Security-Aware Fog-based Efficient Home Monitoring for Elders
SAFE-HOME – Security-Aware Fog-based Efficient Home Monitoring for Elders
CENTRO-01-0247-FEDER-072082 / LISBOA-01-0247-FEDER-072082
Reinforce research, technological development, and innovation
Centro e Lisboa
- LVS – UNIVERSAL, LDA, Project Leader
- Instituto de Telecomunicações
- Universidade de Aveiro
- Altice Labs, S.A.
- CLYNXIO, LDA
Total eligible costs
European Union funding
FEDER – CENTRO 2020: 563 038,44€ / FEDER – LISBOA 2020: 75 339,33 €
SAFE-HOME is an innovative international multi-disciplinary project, which aims at designing a monitoring system for elders to understand their activity level and with the ability to identify emergency situations. SAFE-HOME targets a non-wearable non-invasive and not dependent on users monitoring system, while preserving the privacy of its users. SAFE-HOME targets one of the 2030 sustainable development goals of the UN, namely “Good Health and Well-being”.

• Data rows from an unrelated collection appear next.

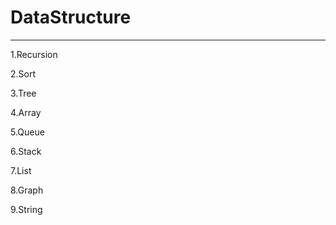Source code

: # DataStructure
------------------
1.Recursion

2.Sort

3.Tree

4.Array

5.Queue

6.Stack

7.List

8.Graph

9.String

SAFE-HOME is foreseen to deliver innovative solutions for providing a non-invasive privacy/security-aware system for home-monitoring of elders, without jeopardizing their independence, autonomy, and without putting too much dependence on the users themselves. Some of SAFE-HOME main innovations can be listed as follows:
- A new line of low-cost high-durability optical fiber sensors for measuring pressure and vibration on the floor, which can be used for monitoring users’ motion in enclosed areas;
- An efficient privacy/security-aware delay-sensitive high-computational fog-cloud network enabling smart-home and eHealth application within buildings;
- A security aware architecture, where the solution works on the security of the transmitted data, while preserving the privacy and identity of the users. The fog-cloud solution targets processing sensitive private data on user’s own fog, while sending anonymous data to the cloud, for privacy reasons;
- The integration of highly non-invasive wearables to help with the monitoring of elderly with low dependence on the user, using advanced technologies, such as wireless charging to avoid the frequent need to charge;
- A suite of artificial intelligence and learning algorithms, capable of classifying variations in perceived regular patterns, e.g., to identify different gait patterns, and different individuals, which can be used in home-security applications;
- A full non-invasive home-monitoring system, tailored for elderly and vulnerable citizens, enabling them to live a fulfilling life, without jeopardizing their autonomy or lifestyle.